Task: Copy each line of text from the rows below word for word, leaving out the pictures.

** Input data follows **

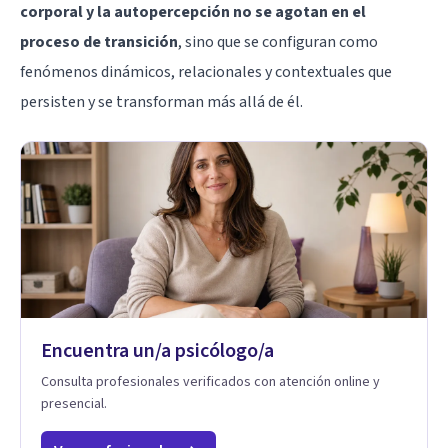
corporal y la autopercepción no se agotan en el
proceso de transición
, sino que se configuran como
fenómenos dinámicos, relacionales y contextuales que
persisten y se transforman más allá de él.
Encuentra un/a psicólogo/a
Consulta profesionales verificados con atención online y
presencial.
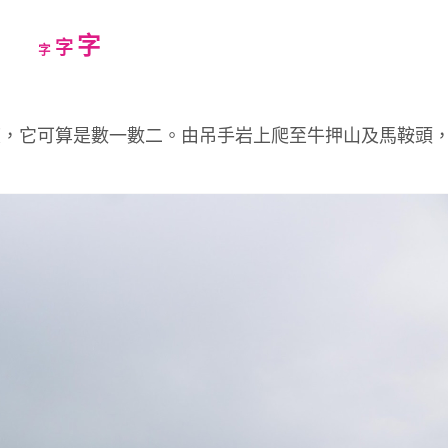
Increase
字
Reset
Decrease
字
字
font
font
font
size.
size.
size.
度，它可算是數一數二。由吊手岩上爬至牛押山及馬鞍頭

** End of Input data **

Solution below:
corporal y la autopercepción no se agotan en el
proceso de transición
, sino que se configuran como
fenómenos dinámicos, relacionales y contextuales que
persisten y se transforman más allá de él.
Encuentra un/a psicólogo/a
Consulta profesionales verificados con atención online y
presencial.
Increase
字
Reset
Decrease
字
字
font
font
font
size.
size.
size.
度，它可算是數一數二。由吊手岩上爬至牛押山及馬鞍頭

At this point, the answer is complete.